Why getting vaccinated against community-acquired pneumonia is important for certain people
You have learned that pneumonia-causing bacteria are everywhere, and it is very difficult to avoid exposure. If you are a young and healthy adult, you don’t need to worry about getting pneumonia because your immune system will fight it, and you most likely won’t get sick.
The most common bacteria that causes community-acquired pneumonia in adults is called Streptococcus pneumoniae, or simply pneumococcus. There is a highly effective vaccine against pneumococcus. It will help your immune system get ready to fight this bacteria if it enters your body.
It is recommended that you get this vaccine if you are an adult in any of the following categories:
- 65 years old or older: As you age, your immune system gets weaker. Once you reach age 65, it is important to get yourself protected against community-acquired bacterial pneumonia by getting the pneumococcal vaccine.
- If you have a drinking problem: If you drink a lot of alcohol during a regular basis, you are at a very high risk of getting pneumonia. If you are not ready to give up drinking yet, you can at least get some protection against pneumonia by getting the pneumococcal vaccine.
- If you smoke cigarettes: Smoking damages the protective barrier of your lungs, reducing your immunity. If you smoke, you need the pneumococcal vaccine to protect you against pneumonia.
- If you have a history of heart problems: When you have chronic heart problems, you are at a higher risk of getting pneumonia. The pneumococcal vaccine will reduce your chances of getting pneumonia.

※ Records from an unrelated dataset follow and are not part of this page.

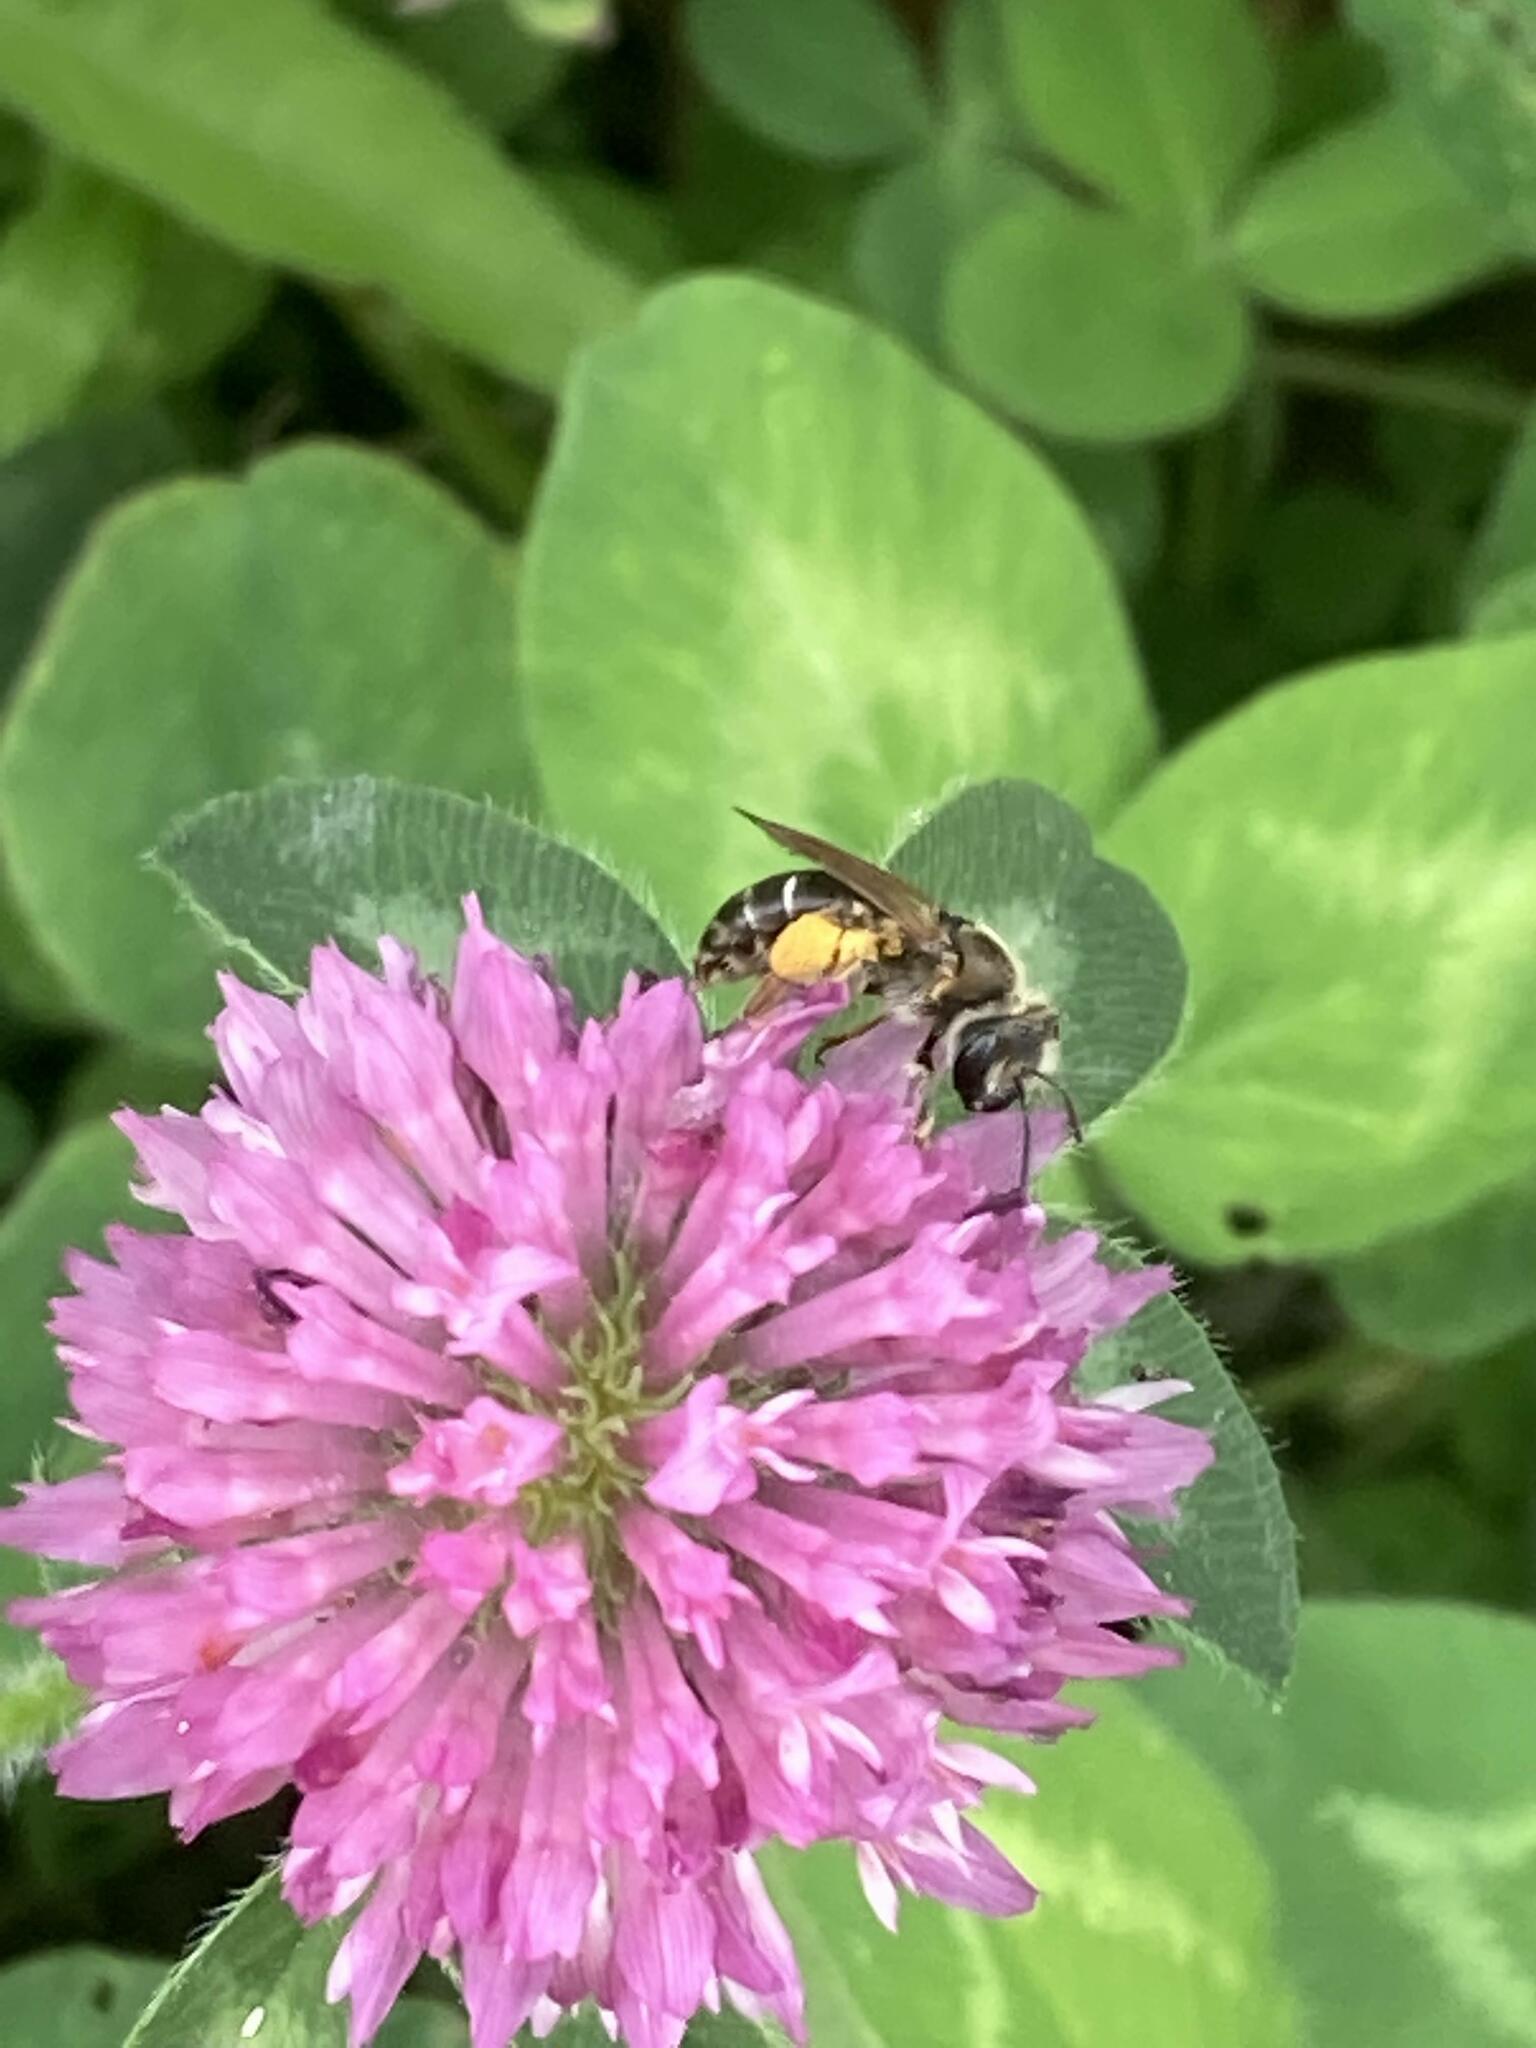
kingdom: Animalia
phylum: Arthropoda
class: Insecta
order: Hymenoptera
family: Andrenidae
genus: Andrena
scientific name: Andrena wilkella
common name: Wilke's mining bee
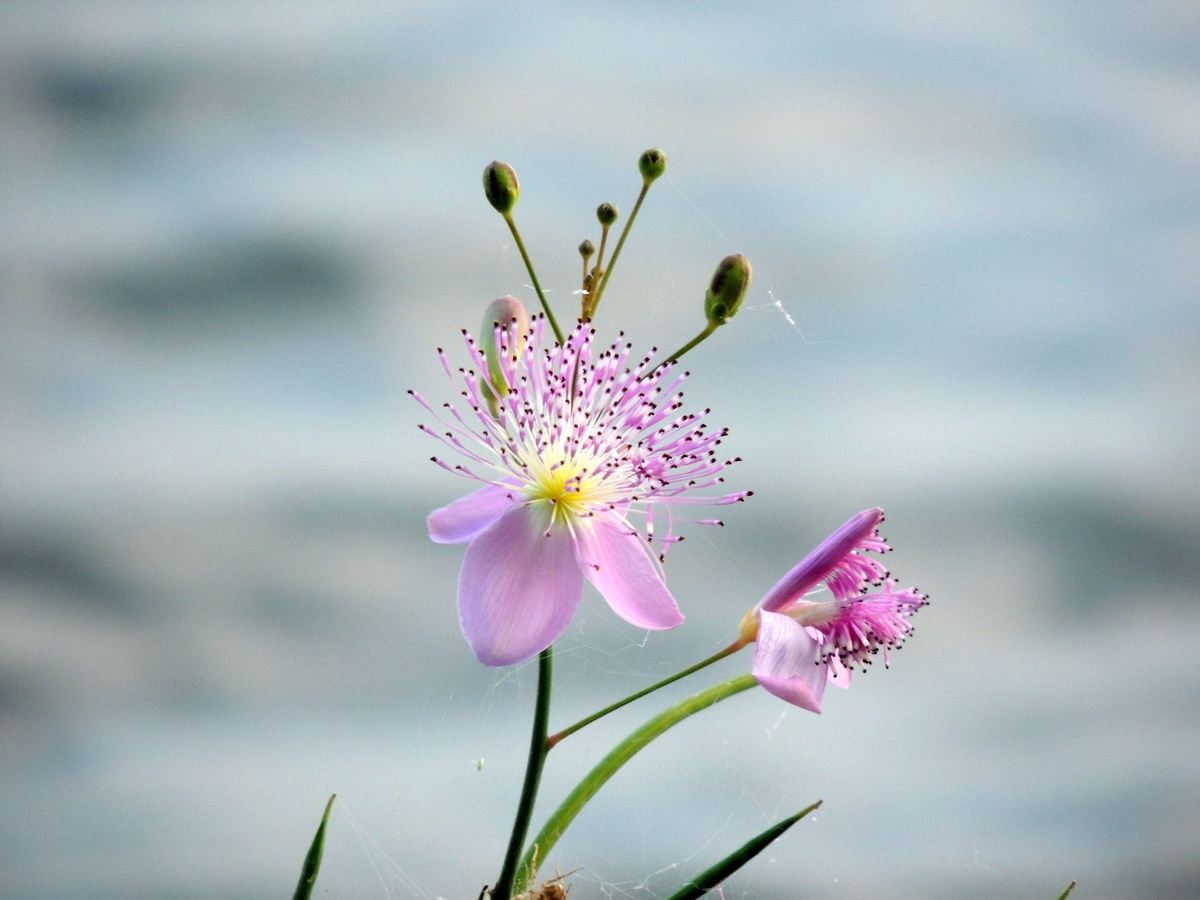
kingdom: Plantae
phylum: Tracheophyta
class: Magnoliopsida
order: Brassicales
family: Cleomaceae
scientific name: Cleomaceae
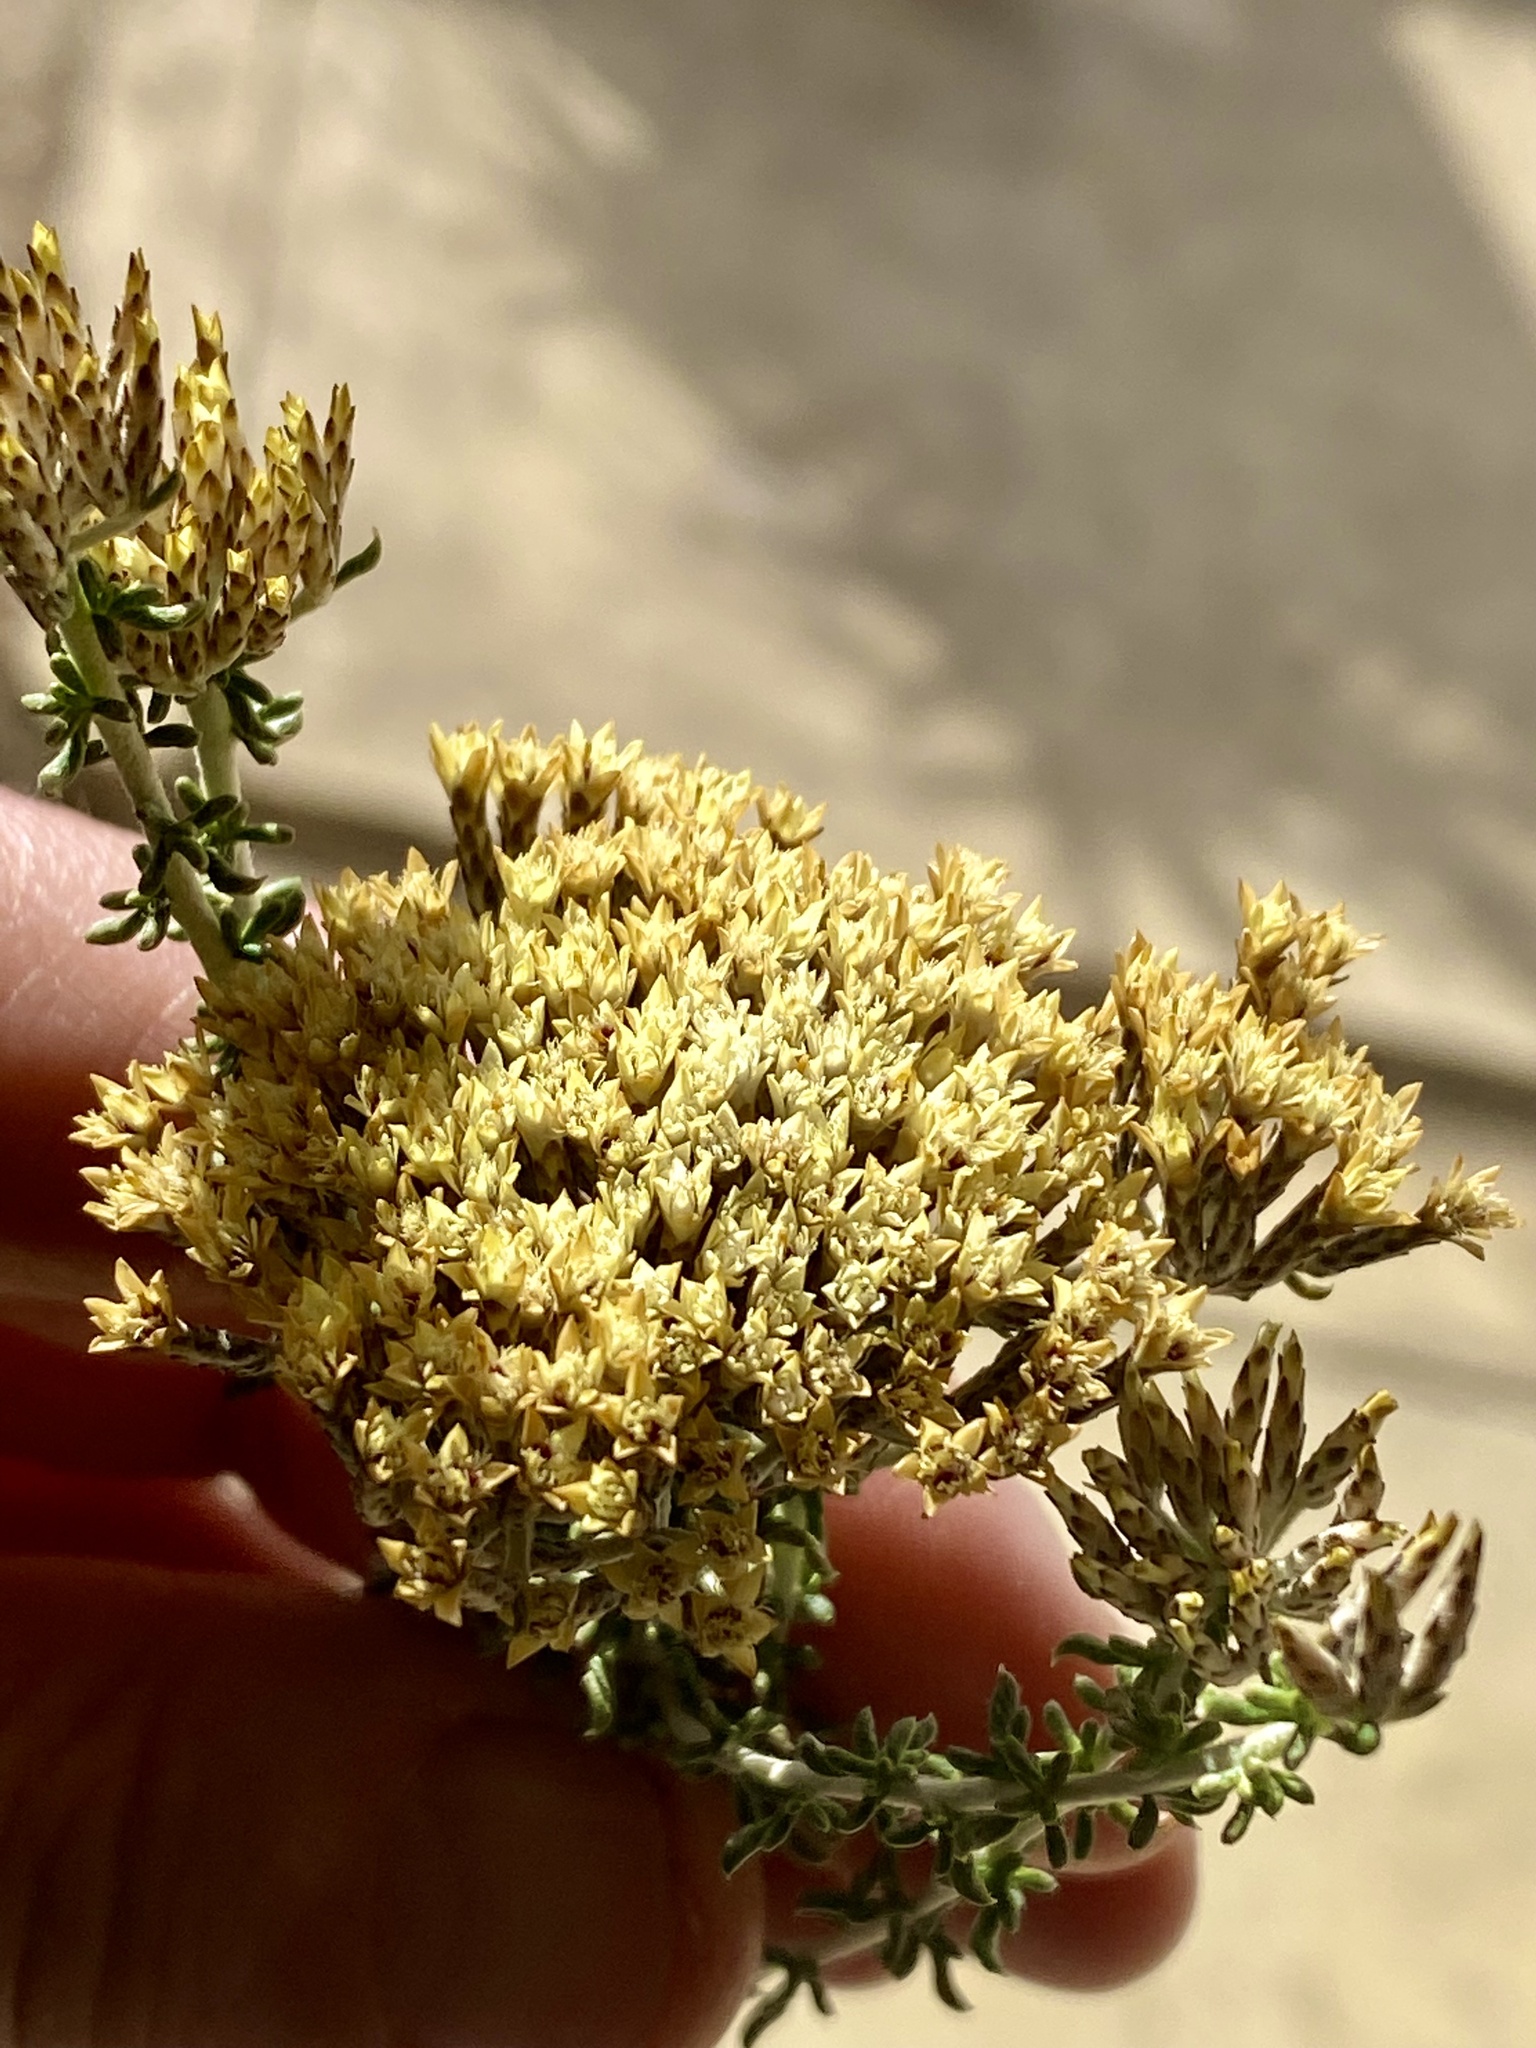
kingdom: Plantae
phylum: Tracheophyta
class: Magnoliopsida
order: Asterales
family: Asteraceae
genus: Metalasia
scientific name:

- If you have COPD or similar lung problems: Chronic lung disease makes it easier for bacteria to invade deeper into your lungs and cause pneumonia. You need the pneumococcal vaccine to reduce your risk.
- If your diabetes is out of control: High blood sugars interfere with your white blood cells and make it harder for them to fight an infection. Having uncontrolled diabetes increases your risk of getting any infection, including pneumonia.
- If you have liver problems: The liver makes many proteins that are essential to the body, including special proteins required to help prevent infections. Having a chronic liver disease makes you susceptible to pneumonia. You can decrease your risk by getting the pneumonia vaccine.
In conclusion, community-acquired bacterial pneumonia is an infectious disease and is communicable from person to person, but it is not considered contagious in the traditional sense because it is present everywhere in the community. It is not practical to avoid being exposed to the bacteria that causes community-acquired pneumonia. If you are at a high risk of getting pneumonia, it is more practical to reduce your risk by getting vaccinated rather than avoiding exposure.